The Ahern Ministry was a ministry of the Australian Government of Queensland and was led by National Party Premier Mike Ahern and Deputy Premier Bill Gunn. It succeeded the Bjelke-Petersen Ministry on 1 December 1987 following Joh Bjelke-Petersen's resignation as Premier and from Parliament, and was in turn succeeded by the Cooper Ministry on 25 September 1989, led by Russell Cooper.

As the National Party was not in coalition at the time, all listed members are from that party.

Two-man ministry 
Due to the speed of the unusual events leading to the demise of the previous ministry, the initial Ahern Ministry consisted simply of Ahern and Gunn sharing all of the portfolios until a full Cabinet could be appointed and details of all other administrative arrangements could be finalised.
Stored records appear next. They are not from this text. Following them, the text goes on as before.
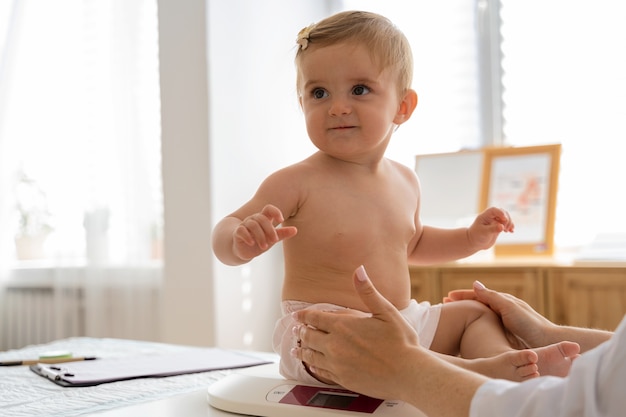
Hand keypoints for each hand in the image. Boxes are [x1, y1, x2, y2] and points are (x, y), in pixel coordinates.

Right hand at [232, 204, 296, 260]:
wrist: (244, 250)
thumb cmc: (260, 241)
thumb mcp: (272, 238)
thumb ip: (283, 234)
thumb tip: (295, 230)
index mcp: (263, 218)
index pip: (268, 208)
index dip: (275, 211)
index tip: (282, 220)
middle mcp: (254, 219)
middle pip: (262, 218)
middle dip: (269, 229)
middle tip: (274, 240)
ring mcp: (245, 225)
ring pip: (253, 224)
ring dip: (260, 236)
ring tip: (265, 246)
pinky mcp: (238, 232)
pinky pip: (242, 230)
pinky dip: (248, 236)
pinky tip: (252, 243)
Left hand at [291, 266, 419, 399]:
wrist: (409, 373)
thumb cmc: (401, 342)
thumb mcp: (386, 311)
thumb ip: (368, 292)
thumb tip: (359, 271)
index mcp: (343, 326)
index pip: (315, 318)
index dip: (304, 316)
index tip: (298, 316)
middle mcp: (335, 345)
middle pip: (309, 337)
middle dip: (302, 332)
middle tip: (297, 330)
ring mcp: (337, 364)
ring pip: (311, 355)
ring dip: (302, 350)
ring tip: (297, 349)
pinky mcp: (342, 379)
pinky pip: (321, 372)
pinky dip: (313, 367)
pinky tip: (313, 366)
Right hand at [445, 281, 555, 347]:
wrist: (546, 343)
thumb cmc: (530, 324)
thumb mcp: (509, 307)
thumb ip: (492, 296)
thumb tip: (475, 284)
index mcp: (502, 301)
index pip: (478, 295)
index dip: (462, 295)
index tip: (446, 297)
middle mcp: (502, 310)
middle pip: (477, 304)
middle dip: (461, 302)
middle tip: (444, 304)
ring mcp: (503, 322)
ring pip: (479, 315)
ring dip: (466, 313)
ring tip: (452, 315)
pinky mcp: (504, 335)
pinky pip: (485, 326)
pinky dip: (473, 324)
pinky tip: (467, 330)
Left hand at [468, 207, 513, 249]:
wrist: (475, 243)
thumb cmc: (476, 236)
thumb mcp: (484, 232)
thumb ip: (493, 229)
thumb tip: (501, 226)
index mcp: (485, 216)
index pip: (494, 210)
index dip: (500, 213)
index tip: (504, 219)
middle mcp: (491, 217)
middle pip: (502, 213)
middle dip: (506, 219)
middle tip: (504, 228)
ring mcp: (496, 222)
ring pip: (506, 218)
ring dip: (509, 223)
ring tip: (507, 230)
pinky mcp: (499, 227)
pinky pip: (507, 224)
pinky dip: (510, 227)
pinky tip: (511, 231)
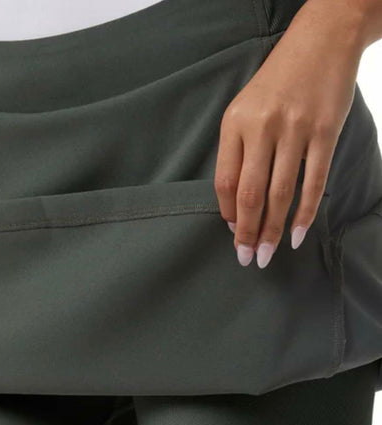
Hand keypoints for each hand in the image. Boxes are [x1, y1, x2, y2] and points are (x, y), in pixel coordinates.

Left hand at [214, 0, 366, 267]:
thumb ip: (236, 152)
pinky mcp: (325, 132)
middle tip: (246, 259)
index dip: (227, 213)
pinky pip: (313, 182)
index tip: (232, 232)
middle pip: (249, 194)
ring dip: (273, 230)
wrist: (321, 41)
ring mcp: (295, 130)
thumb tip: (234, 205)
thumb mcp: (243, 110)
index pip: (224, 181)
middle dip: (246, 232)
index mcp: (234, 124)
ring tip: (266, 255)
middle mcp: (261, 128)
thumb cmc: (276, 82)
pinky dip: (306, 213)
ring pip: (280, 193)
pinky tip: (299, 235)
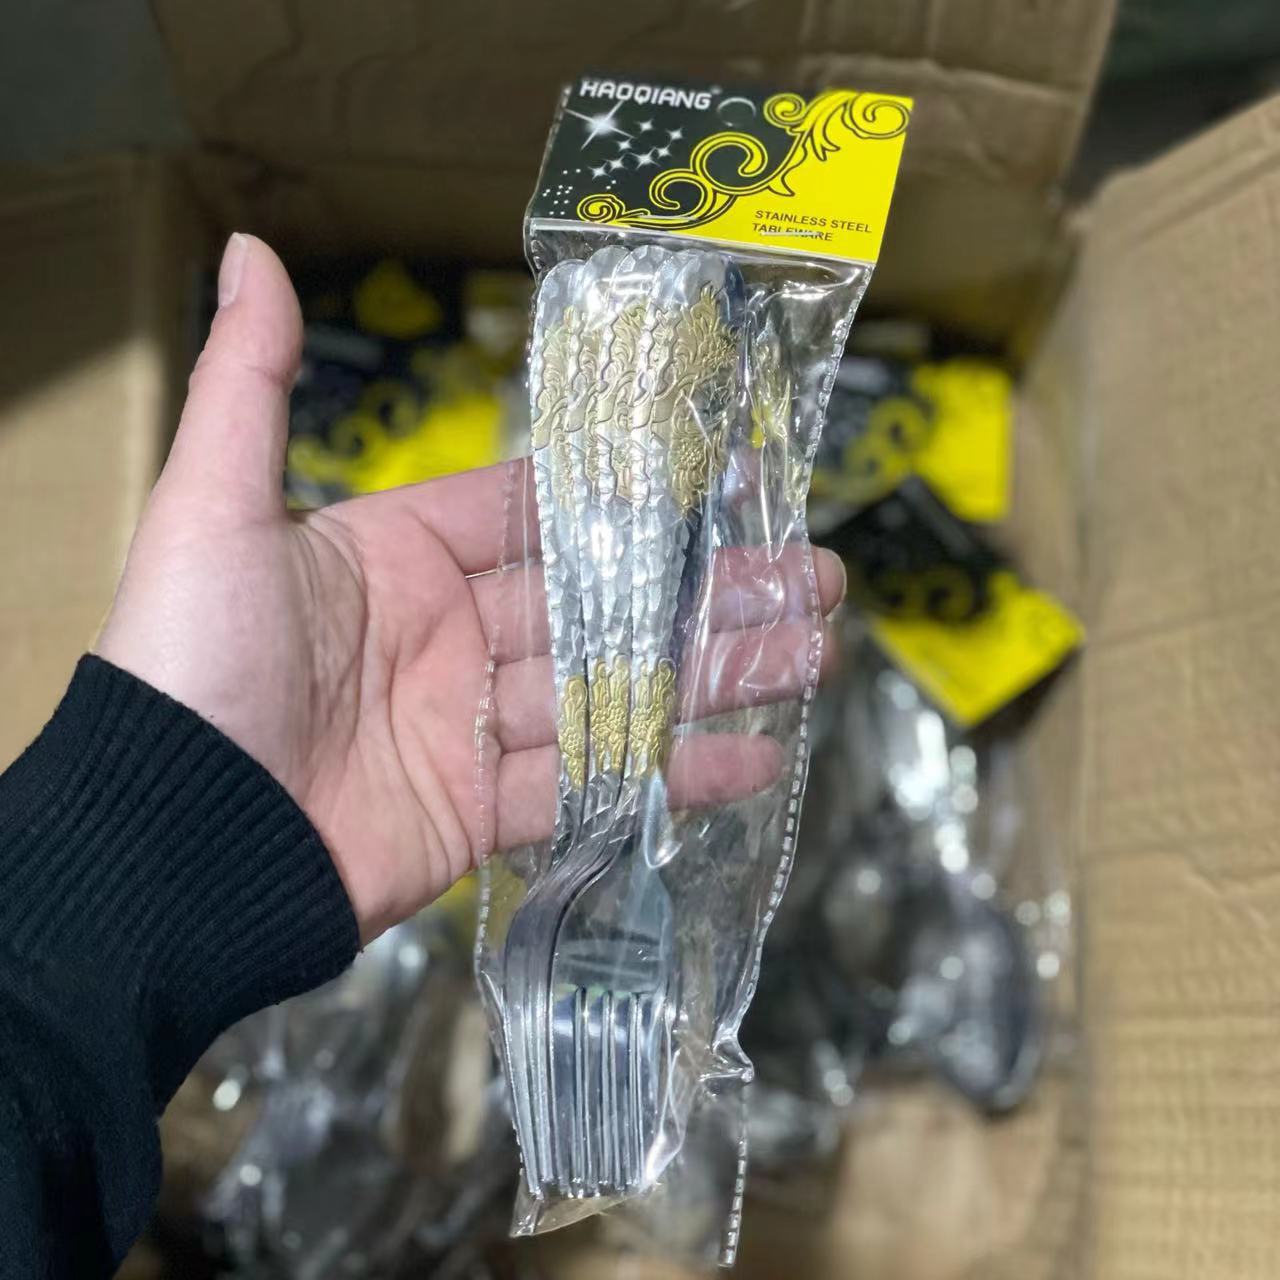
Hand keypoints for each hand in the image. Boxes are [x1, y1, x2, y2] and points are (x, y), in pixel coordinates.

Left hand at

It was sworn in by Governor Walter Campbell on 1 December 1987. The appointments of all previous ministers were terminated.

Full ministry 

A full ministry was sworn in on 9 December 1987. The Ministry largely reflected the membership and order of the Bjelke-Petersen Ministry prior to 25 November 1987, but Russ Hinze, Don Lane, Lin Powell (who had been elected Speaker on 2 December) and Yvonne Chapman were not re-appointed. Five new ministers were appointed to fill the vacancies.

On 19 January 1989, Ahern reshuffled the ministry, removing Leisha Harvey and appointing Craig Sherrin to replace her.

In August 1989, Russell Cooper nominated to replace Ahern at a party-room meeting, with Paul Clauson as his deputy. The bid failed, and both ministers and Bob Katter resigned on 29 August. On 31 August, a reshuffle took place and three new ministers were appointed. This final version of the ministry lasted until a second attempt by Cooper to gain the leadership was successful on 25 September.